From an operational perspective, there are certain key issues that need to be considered. First, the key performance indicators must be clearly stated (and must be attainable). Secondly, the penalties must be well calibrated to ensure that they incentivize and do not punish too harshly. Or, if the airport concession is an extension of an existing airport or certain functions are being transferred from one airport operator to the other, what provisions should be contained in the concession contract to ensure stability of operations and to provide for management of disputes? Finally, the usual issues of termination and compensation on termination, change in law, and force majeure will need to be carefully considered and negotiated.
Of course, financial provisions must also be understood by the legal team. From the outset of the project, aviation and non-aviation charges need to be clearly identified and allocated. Provisions for the charging, payment, and collection of fees need to be included in the project contract. In addition, to what extent should expansion and development costs be covered by air side and land side fees or by way of an “airport development charge”? Is such a charge even in compliance with the constitution? Who should pay the charge (the passengers, airlines, or grantor)?

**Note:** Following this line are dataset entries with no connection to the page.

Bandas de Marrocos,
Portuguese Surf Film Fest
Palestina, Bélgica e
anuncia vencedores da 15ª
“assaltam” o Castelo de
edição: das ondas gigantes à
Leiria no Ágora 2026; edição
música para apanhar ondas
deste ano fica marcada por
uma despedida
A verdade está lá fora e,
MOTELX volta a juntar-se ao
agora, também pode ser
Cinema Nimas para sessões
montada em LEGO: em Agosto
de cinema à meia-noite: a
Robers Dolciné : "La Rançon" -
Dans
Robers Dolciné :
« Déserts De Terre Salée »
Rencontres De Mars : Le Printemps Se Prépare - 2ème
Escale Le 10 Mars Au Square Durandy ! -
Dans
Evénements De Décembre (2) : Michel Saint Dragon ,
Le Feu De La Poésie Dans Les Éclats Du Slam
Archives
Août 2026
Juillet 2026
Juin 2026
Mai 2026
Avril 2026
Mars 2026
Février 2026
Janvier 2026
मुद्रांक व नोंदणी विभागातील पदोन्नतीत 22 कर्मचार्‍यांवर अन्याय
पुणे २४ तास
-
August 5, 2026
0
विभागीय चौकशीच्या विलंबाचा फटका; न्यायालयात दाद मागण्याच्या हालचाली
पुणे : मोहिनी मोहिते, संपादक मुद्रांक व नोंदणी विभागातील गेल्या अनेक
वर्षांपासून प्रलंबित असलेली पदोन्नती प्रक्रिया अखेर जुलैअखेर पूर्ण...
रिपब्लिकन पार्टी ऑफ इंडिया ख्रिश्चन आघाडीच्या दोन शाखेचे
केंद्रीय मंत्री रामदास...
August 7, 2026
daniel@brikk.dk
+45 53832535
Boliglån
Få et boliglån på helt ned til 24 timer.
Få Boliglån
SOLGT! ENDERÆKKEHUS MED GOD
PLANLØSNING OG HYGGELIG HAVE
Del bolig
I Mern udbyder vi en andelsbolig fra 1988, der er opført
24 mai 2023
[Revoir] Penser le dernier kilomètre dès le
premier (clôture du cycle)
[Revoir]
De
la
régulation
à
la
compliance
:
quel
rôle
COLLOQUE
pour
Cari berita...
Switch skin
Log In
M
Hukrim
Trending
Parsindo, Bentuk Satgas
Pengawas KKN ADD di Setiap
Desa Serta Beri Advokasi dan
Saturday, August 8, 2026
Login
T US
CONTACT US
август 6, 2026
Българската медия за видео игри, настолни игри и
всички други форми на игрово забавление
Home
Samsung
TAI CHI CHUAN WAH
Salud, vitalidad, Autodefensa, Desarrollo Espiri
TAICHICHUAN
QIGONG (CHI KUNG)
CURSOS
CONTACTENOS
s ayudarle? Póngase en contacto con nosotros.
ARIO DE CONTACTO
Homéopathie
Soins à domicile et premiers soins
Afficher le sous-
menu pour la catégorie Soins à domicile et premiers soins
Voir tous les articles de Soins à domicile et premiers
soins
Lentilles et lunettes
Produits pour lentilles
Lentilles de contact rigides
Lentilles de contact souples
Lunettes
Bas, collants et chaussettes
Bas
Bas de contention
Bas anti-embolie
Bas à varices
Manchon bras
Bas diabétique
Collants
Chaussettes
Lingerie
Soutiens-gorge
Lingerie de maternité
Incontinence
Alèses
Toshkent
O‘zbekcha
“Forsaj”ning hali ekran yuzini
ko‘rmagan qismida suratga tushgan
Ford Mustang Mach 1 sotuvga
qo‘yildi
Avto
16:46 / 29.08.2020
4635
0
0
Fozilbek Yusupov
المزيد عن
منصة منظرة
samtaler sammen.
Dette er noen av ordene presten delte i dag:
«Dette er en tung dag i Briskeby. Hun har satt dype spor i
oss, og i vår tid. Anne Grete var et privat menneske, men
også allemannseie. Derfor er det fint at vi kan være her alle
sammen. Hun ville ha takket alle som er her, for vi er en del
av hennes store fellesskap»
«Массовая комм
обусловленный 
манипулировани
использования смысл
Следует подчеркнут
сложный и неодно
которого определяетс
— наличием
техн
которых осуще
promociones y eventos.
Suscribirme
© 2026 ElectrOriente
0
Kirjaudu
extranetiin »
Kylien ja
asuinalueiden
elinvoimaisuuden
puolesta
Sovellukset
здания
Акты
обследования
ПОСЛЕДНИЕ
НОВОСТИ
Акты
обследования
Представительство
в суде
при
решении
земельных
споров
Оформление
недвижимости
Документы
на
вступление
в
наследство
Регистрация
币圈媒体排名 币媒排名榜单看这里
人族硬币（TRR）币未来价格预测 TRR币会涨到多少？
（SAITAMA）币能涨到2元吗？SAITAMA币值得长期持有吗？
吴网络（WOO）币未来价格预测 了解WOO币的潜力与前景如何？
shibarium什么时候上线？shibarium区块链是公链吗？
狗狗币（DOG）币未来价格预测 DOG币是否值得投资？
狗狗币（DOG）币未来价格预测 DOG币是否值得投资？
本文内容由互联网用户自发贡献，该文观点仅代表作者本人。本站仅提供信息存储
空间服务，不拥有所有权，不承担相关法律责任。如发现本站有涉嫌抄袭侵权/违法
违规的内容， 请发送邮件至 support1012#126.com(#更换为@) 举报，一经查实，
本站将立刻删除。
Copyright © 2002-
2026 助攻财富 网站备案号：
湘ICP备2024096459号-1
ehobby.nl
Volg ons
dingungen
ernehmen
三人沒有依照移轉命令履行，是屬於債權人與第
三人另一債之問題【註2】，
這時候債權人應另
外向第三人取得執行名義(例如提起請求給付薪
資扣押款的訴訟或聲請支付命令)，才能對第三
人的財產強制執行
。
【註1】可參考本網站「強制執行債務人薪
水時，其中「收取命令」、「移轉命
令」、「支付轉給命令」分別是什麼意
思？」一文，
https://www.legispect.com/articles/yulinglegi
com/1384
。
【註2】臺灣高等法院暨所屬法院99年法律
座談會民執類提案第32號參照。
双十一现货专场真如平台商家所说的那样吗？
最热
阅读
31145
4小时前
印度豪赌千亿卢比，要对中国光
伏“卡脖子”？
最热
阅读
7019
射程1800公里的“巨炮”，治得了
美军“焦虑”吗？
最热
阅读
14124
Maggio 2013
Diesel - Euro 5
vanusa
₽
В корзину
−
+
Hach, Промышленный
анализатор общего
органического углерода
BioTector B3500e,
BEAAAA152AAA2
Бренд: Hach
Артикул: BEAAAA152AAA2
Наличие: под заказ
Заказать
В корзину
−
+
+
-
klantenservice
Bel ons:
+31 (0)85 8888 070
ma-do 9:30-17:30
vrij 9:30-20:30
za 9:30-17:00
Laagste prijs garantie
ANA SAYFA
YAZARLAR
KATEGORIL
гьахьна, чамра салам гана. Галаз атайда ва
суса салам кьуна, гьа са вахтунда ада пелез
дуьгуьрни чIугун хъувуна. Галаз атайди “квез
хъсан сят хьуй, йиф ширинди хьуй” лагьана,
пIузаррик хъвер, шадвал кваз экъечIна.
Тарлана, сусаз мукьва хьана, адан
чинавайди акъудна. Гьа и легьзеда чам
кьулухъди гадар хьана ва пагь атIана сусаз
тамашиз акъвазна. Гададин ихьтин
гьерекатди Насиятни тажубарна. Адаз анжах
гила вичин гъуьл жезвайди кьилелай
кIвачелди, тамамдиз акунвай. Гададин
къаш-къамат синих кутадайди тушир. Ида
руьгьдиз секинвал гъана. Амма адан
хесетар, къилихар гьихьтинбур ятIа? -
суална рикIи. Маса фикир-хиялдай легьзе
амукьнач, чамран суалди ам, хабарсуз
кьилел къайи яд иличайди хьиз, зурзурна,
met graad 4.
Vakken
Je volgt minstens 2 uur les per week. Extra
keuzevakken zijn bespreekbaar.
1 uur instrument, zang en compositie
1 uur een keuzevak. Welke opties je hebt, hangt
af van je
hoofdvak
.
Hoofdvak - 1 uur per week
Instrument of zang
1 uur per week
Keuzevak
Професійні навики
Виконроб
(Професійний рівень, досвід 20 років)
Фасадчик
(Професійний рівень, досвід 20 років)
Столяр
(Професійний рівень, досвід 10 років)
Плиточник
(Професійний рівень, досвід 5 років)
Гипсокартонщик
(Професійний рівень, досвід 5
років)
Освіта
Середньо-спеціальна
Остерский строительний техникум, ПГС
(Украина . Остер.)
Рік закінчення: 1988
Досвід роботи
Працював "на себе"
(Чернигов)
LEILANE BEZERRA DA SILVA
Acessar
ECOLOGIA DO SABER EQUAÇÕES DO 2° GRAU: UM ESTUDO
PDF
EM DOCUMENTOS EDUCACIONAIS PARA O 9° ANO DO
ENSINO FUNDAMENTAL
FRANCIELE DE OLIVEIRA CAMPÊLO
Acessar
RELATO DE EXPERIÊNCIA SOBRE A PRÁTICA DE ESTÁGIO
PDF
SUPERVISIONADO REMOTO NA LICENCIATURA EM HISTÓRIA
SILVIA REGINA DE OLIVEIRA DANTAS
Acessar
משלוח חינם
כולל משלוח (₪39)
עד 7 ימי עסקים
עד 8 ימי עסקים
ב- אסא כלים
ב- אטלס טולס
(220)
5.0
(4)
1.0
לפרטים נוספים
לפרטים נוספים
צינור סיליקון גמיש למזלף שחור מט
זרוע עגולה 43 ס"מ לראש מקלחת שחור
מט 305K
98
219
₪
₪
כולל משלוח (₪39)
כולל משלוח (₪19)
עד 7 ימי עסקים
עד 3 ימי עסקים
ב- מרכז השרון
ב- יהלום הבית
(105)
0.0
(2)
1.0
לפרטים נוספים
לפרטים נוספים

And who should receive the proceeds, the grantor or the operator? Clearly, these are commercial issues to be discussed with the relevant project advisors, but the legal team should be aware of, and should be willing to advise on, each of these issues from kick-off to completion.
Other key legal/financial issues to be considered from a contractual perspective include:
- Adjustment of aviation fees for inflation.
- Triggers for capacity investment and hand-back requirements with sufficient capacity at the end of the concession period.
- Government support and guarantees.
Why it matters
In many developing countries, the international airport is the access point to the rest of the world. Reputations are made or broken based on the perceived airport experience. Grantors need to create multidisciplinary teams made up of public sector experts and PPP agencies (if available), as well as financial, technical, and legal advisors to best structure successful airport projects. The team will structure the transaction, create the bidding documents, and draft the PPP contract.
Legal and financial aspects of PPPs are a foundation for something much larger. Airports are not just buildings, but a source of national identity and pride: they are a returning citizen’s first taste of home and a tourist’s and business person’s first glimpse of a city’s riches.